- [Text passage]
----------

Jump to content
SAU Community

Recommended Posts

Hi I am a long time 'lurker' of these forums and I am looking at getting an R34 Series 2 in the next six months. I currently have a 2001 Magna (yes flame away) and I would be interested in any R34 owners who could give me a comparison between these two cars (apart from the obvious performance diff). I am pretty happy with the Magna except I'd probably like a little bit more 'go' and I'm sick of driving what most people think is a boring old mans car.

Series 2 R34s seem pretty hard to find. One of the importers (who advertises on this site) seems to have one 2001 4 door gtt which looks awesome (especially for a 4 door - which will keep the Mrs happy). Its got one of those series 2 tv/dvd/satnavs but i've read you basically can only use it for dvd and the tv tuner is too expensive to convert and the satnav doesnt have an Aussie map disc (or am i wrong?).

Does anyone know when more 2001 and newer R34's are going to start coming here or where the best place too look is?

Link to comment
https://www.sau.com.au/forums/topic/72183-2001-r34-series-ii-availability/
Share on other sites

ive driven a rent-a-car 2002-4 magna, compared to my r34 GTT sedan it was a much bigger car, with heavy steering (had to yank the wheel around a few times to do a 90degree turn where as you could drive an r34 with one hand) and no go (compared to the magna the r34 would hit 160km/h by total accident while overtaking very quickly) . Im not a tall guy so the r34 seemed to fit me pretty well since western cars are designed around the typical over 6ft guy therefore you sit in the car as though your in a chair, the r34 being design for the average japanese guy which is about 5,5 which i am the car feeling more like your sitting down with your feet up (similar to a supra). It says its a five seater however you couldn't fit 3 average people along the back since the backseats have a bucket seat feel making the centre seat more of an arm rest. The ride is a little rougher than magna being more sporter but still a very comfortable ride. Plus, it looks better - even in stock form.

----------

- [Saved entries]
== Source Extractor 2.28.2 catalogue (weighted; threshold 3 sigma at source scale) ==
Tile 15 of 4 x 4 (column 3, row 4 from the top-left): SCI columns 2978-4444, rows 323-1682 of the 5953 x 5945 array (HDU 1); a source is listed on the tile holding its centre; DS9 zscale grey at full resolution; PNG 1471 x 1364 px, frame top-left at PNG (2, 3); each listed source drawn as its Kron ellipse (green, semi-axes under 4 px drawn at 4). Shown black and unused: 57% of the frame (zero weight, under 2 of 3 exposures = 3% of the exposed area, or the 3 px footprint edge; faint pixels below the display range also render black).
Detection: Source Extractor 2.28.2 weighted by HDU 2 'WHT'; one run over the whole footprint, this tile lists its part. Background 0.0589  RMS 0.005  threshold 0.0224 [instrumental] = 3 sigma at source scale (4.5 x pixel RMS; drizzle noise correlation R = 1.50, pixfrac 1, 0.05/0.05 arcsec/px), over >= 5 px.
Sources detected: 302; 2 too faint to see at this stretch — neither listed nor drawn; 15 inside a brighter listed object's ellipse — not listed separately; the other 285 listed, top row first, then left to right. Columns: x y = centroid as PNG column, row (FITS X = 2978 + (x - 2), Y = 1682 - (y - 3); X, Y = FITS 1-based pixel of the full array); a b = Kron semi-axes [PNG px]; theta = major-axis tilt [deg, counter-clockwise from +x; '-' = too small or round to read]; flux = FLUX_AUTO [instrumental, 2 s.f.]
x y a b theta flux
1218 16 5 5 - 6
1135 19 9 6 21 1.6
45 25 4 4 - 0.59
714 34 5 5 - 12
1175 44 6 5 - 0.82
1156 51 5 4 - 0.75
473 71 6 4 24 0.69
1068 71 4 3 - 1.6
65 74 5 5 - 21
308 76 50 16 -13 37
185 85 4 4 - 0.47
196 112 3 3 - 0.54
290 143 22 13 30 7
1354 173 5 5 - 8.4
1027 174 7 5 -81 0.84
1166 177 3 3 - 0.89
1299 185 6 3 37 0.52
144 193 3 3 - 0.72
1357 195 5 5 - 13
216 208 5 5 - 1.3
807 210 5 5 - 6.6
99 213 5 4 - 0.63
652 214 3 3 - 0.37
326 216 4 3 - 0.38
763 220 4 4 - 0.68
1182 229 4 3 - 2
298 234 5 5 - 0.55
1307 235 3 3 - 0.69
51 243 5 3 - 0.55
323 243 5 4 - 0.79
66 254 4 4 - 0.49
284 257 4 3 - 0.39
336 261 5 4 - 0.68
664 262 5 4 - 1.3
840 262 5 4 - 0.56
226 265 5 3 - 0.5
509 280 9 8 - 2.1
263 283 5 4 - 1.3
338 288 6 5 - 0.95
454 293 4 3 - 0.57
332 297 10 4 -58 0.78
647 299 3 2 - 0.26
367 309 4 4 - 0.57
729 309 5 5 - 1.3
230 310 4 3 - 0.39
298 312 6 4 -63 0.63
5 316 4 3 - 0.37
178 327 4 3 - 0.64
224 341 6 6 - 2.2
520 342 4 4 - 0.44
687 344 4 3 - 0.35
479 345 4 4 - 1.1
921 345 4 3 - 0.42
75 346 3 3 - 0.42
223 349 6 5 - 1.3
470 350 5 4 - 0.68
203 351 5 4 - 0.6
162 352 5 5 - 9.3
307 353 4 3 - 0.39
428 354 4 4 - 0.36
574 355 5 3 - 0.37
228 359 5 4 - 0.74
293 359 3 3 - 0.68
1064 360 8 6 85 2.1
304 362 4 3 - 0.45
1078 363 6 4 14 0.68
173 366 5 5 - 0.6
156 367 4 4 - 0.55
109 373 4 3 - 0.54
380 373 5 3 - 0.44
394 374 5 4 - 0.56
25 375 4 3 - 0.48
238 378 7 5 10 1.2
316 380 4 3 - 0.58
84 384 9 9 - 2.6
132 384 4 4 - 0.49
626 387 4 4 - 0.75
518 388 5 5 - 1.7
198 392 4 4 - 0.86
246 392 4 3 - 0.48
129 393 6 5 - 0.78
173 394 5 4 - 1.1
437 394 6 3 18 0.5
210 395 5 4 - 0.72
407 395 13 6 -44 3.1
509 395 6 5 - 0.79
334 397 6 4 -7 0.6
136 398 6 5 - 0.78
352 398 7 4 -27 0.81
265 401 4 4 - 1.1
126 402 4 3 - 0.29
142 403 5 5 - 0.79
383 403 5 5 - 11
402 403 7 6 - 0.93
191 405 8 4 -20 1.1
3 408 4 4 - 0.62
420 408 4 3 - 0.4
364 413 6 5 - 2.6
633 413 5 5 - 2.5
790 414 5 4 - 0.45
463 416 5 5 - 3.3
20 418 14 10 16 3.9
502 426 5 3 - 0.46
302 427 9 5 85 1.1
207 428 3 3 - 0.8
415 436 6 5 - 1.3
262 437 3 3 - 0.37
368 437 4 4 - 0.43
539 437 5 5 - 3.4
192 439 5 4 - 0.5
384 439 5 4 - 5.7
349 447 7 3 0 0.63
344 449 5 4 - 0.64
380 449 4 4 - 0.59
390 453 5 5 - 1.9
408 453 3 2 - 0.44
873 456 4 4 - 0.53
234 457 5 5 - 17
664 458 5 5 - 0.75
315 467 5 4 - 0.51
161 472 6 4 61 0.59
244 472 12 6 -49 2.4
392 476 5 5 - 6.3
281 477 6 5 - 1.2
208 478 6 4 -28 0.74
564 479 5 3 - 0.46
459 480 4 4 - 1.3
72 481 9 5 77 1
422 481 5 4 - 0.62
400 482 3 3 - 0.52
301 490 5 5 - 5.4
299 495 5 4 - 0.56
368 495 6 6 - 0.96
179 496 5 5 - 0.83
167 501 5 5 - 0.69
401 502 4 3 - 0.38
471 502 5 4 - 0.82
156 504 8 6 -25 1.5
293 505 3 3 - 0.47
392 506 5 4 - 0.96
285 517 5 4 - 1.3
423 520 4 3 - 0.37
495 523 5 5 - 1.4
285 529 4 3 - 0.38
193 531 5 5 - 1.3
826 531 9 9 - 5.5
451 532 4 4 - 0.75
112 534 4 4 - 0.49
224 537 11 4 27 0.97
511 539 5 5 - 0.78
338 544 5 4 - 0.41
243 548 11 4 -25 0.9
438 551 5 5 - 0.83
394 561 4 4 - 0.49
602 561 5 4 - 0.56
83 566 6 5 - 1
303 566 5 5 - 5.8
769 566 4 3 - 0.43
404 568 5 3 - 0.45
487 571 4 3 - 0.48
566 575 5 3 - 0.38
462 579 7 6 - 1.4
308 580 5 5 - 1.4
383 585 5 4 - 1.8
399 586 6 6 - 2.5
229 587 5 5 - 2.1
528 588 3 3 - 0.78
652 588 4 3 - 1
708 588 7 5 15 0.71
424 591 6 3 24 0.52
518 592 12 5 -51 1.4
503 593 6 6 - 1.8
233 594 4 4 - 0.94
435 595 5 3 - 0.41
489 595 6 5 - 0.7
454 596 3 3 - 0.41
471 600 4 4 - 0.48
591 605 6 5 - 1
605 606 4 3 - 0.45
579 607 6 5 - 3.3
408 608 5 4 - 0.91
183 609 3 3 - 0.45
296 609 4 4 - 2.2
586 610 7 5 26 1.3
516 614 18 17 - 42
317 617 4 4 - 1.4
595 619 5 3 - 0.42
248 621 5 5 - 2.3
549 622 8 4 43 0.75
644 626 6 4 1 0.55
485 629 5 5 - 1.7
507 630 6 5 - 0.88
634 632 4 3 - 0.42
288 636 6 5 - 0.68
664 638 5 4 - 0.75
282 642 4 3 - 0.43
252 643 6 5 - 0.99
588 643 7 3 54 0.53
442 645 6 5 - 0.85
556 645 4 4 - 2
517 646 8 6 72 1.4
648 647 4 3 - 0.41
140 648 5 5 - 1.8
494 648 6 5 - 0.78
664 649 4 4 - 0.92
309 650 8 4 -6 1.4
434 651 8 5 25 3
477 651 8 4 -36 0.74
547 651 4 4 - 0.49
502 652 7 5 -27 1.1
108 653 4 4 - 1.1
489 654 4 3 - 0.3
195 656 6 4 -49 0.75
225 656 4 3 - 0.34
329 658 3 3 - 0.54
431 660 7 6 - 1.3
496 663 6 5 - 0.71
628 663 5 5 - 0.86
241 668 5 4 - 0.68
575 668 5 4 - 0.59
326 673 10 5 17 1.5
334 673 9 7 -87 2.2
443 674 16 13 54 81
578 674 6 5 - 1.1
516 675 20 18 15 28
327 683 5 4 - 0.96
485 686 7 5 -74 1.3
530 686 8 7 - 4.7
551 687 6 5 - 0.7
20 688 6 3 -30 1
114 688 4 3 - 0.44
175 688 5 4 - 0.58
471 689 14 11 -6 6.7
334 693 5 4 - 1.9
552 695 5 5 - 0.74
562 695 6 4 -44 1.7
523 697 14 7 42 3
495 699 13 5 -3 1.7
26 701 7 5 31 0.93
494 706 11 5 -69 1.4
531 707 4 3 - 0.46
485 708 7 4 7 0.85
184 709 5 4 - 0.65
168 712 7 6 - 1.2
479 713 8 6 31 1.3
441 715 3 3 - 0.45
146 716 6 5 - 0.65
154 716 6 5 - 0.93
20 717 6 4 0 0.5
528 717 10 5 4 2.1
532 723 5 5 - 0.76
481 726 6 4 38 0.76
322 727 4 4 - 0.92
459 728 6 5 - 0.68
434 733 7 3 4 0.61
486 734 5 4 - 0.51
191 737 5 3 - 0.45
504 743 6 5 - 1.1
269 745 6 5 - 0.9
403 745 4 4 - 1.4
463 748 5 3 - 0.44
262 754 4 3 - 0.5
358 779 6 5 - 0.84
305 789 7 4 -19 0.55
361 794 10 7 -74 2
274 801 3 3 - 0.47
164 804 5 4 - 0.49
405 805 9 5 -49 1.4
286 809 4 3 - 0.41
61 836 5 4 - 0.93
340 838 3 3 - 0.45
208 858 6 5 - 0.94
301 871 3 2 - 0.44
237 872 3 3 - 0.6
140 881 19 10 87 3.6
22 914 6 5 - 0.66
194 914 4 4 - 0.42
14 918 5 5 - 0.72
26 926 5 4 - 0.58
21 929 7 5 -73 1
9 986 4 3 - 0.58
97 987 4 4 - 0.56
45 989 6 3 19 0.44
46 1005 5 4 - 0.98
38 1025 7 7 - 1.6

----------

- [Set exercise] Extend the forum thread about buying an R34 Series 2, picking up after its final sentence. The saved entries are material of their own and have no connection to the forum thread.

- [Task output]
Hmmm so being 185cm / 6Ft '1 it might be a bit tight in there..

Is the insurance better on the sedan version? I'd be looking at the tiptronic auto sedan version also so surely that would be be better even though its a turbo import?

I'm hoping something like 900 to 1000.. currently im a platinum member (hehe) of RACQ but they probably will hear the word skyli.... and say 'take your mobile coffin outta here!'.

Did yours come with the tv/satnav/dvd system? If so do you use it at all for anything?

Hmmm so being 185cm / 6Ft '1 it might be a bit tight in there..

Is the insurance better on the sedan version? I'd be looking at the tiptronic auto sedan version also so surely that would be be better even though its a turbo import?

I'm hoping something like 900 to 1000.. currently im a platinum member (hehe) of RACQ but they probably will hear the word skyli.... and say 'take your mobile coffin outta here!'.

Did yours come with the tv/satnav/dvd system? If so do you use it at all for anything?

insurance for me being under 25, rating 1, sedan (therefore its not a sports car) at Just car it came to about $1100 in comparison my younger brother pays double that for his 200sx with less power at young & cool insurance (sounds dodgy to me). Don't get me wrong theres plenty of room to stretch out in just compared to western cars (commodore, avalon, magna) it isn't has big. No SatNav option in my version.

I'm 6'5" and have no problems except on the track I need to lean the seat back and bring it forward a notch to fit my helmet in.

My insurance is about 1600-1700. RACQ will tell you where to go by quoting you $6k or something like that.

If you import your own you can get whatever you want.

4 door = cheaper, tiptronic = cheaper ==good.

I wouldn't buy one with the tv thing in it. It doesn't do much in Aus. Get one with the gauges instead.

RACV told me to piss off when i had my supra however JustCar was a better option anyway since there fairly cheap and you can do unlimited mods with no extra cost.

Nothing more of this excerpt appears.